The period could go a long way in helping Biffle and Edwards decide if a long-term future at RFR is the best case scenario, or if jumping ship — like former teammate Matt Kenseth did to Joe Gibbs Racing last season — is the better alternative.
Kurt Busch in danger of exiting top 30? Hardly.
With Kurt Busch’s expired engine in last Sunday’s Coca-Cola 600 came the fifth DNF in 12 races for the 2004 champion. It was a continuation, really, of a largely disappointing season on the stock car front for the newest Stewart-Haas Racing driver. Aside from his Martinsville win — and isn’t that win looking quite important now? — Busch has just one finish better than 21st in 2014.
A season ago with Furniture Row Racing, Busch had seven finishes better than 23rd after 12 races.
The strange start to 2014 has landed Busch way back in the points – 28th to be exact – heading to Dover. Numerically, that puts him awful close to the 30th-place cutoff drivers must be above in order for regular season wins to count toward Chase eligibility. So Kurt is teetering on a dangerous edge, right?
Not exactly. To fall to 31st, Busch would have to cede 61 points Cole Whitt, or even more to David Gilliland, Alex Bowman, David Ragan or Reed Sorenson. Frankly, that’s just not happening.
The biggest issue with Busch’s miserable start is that he now has a very, very small cushion should something keep him from starting a few races. The possibility of that, however, diminished greatly when he emerged from his Indianapolis 500 experience without injury.
When do we get concerned about Ricky Stenhouse Jr.?

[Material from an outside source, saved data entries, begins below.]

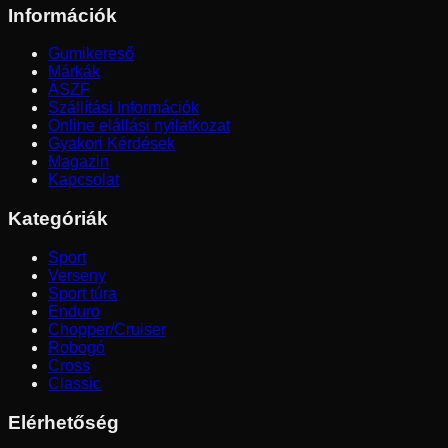
Információk
Gumikereső
Márkák
ÁSZF
Szállítási Információk
Online elállási nyilatkozat
Gyakori Kérdések
Magazin
Kapcsolat
Kategóriák
Sport
Verseny
Sport túra
Enduro
Chopper/Cruiser
Robogó
Cross
Classic
Elérhetőség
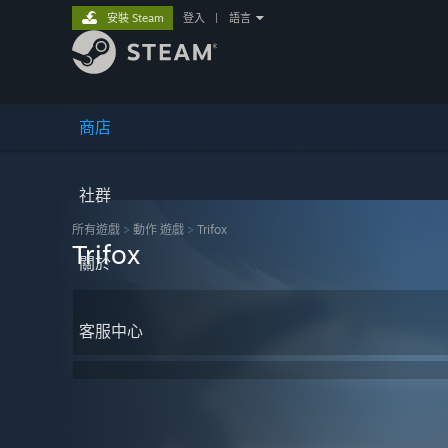
安裝 Steam
登入
|
語言
商店
社群
所有遊戲
>
動作 遊戲
>
Trifox
Trifox
關於
客服中心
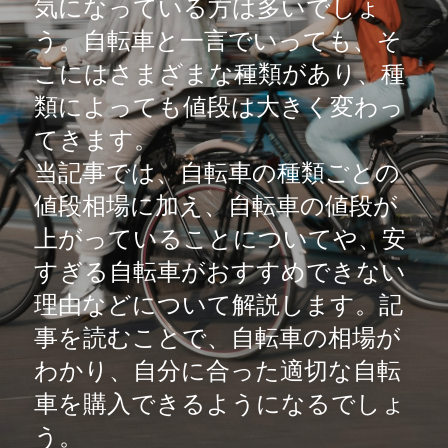
気になっている方は多いでしょ
う。自転車と一言でいっても、そ
アンバサダー募集
こにはさまざまな種類があり、種
類によっても値段は大きく変わっ
てきます。
当記事では、自転車の種類ごとの
値段相場に加え、自転車の値段が
上がっていることについてや、安
すぎる自転車がおすすめできない
理由などについて解説します。記
事を読むことで、自転車の相場が
わかり、自分に合った適切な自転
車を購入できるようになるでしょ
う。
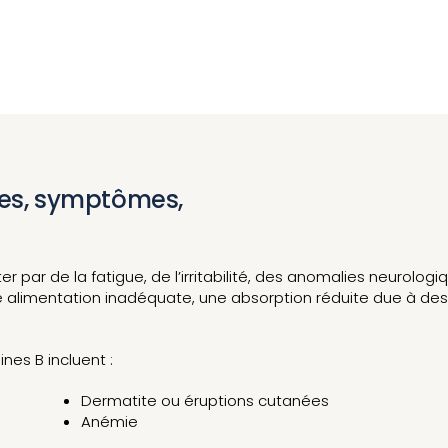
nes, symptômes,
 par de la fatigue, de l’irritabilité, des anomalies neurolog
 alimentation inadéquate, une absorption réduite due à des 
es B incluent :
Dermatite ou éruptions cutanées
Anémie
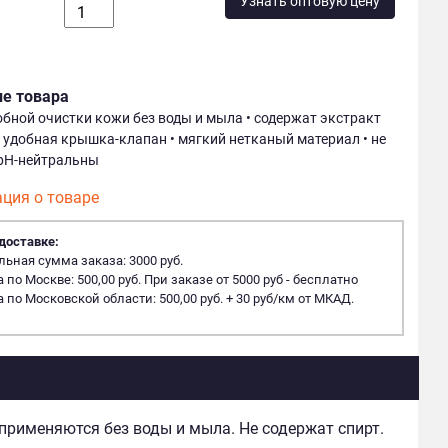
Узнать оптовую цену
ие товара
добной очистки кожи без воды и мыла • содержат экстракт
 удобная крышка-клапан • мягкий нетканый материал • не
 pH-нейтральны
ция о товаре
доставке:
ная сумма заказа: 3000 руб.
 по Москве: 500,00 руб. При заказе от 5000 руб - бесплатно
 по Московской области: 500,00 руб. + 30 руб/км от МКАД.
применяются без воды и мыла. Не содержат спирт.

A two-time Nationwide Series champion, Ricky Stenhouse Jr. always seemed an obvious fit and strong candidate to take over a Sprint Cup seat for Roush Fenway Racing. But now he’s nearly one and a half seasons in to a full-time Cup career and the choice isn’t looking so strong based on mediocre results.
What should be made of it?
There are two roads to walk. First, Stenhouse could be the classic case of “too much, too soon” — not unlike the now front-running Joey Logano. In that theory, Stenhouse should be afforded more time — three to four seasons at Cup level — to get his bearings and show his worth.
The second thought is that Stenhouse’s credentials were overhyped based on internal and external competition. Externally, he was twice a champion in a Nationwide Series that featured regular winners who weren’t eligible for points. The second of those title-winning seasons did include an impressive six wins — but also came in a year where Kyle Busch raced his own equipment and could never win. Internally, his strongest opposition for the Cup ride in 2013 came from Trevor Bayne. Bayne’s talented, sure, but hasn’t proven to have the ability to consistently beat top Cup-level drivers.
Yes, it’s still early in Stenhouse’s career. He’s had just 53 total starts and only 48 as a full-time driver. But a slight regression in average finish year-to-year (Stenhouse finished 2013 at 18.9 and is at 22.5 after 12 races in 2014) plus a lead-lap finish pace nine marks under last year isn’t positive evidence of improved performance.